**Task instructions**
Set down the entries below exactly, leaving out all images.

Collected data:

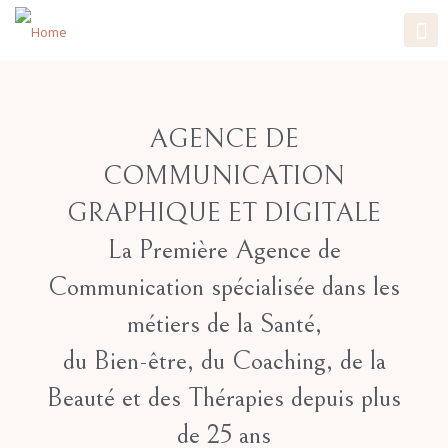
AGENCE DE
COMMUNICATION
GRAPHIQUE ET DIGITALE
La Première Agence de
Communication spécialisée dans les
métiers de la Santé,
du Bien-être, du Coaching, de la
Beauté et des Thérapies
depuis plus
de 25 ans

**Reply to the exercise**
AGENCE DE
COMMUNICATION
GRAPHIQUE ET DIGITALE
La Première Agence de
Communication spécialisée dans les
métiers de la Santé,
du Bien-être, du Coaching, de la
Beauté et des Thérapies
depuis plus
de 25 ans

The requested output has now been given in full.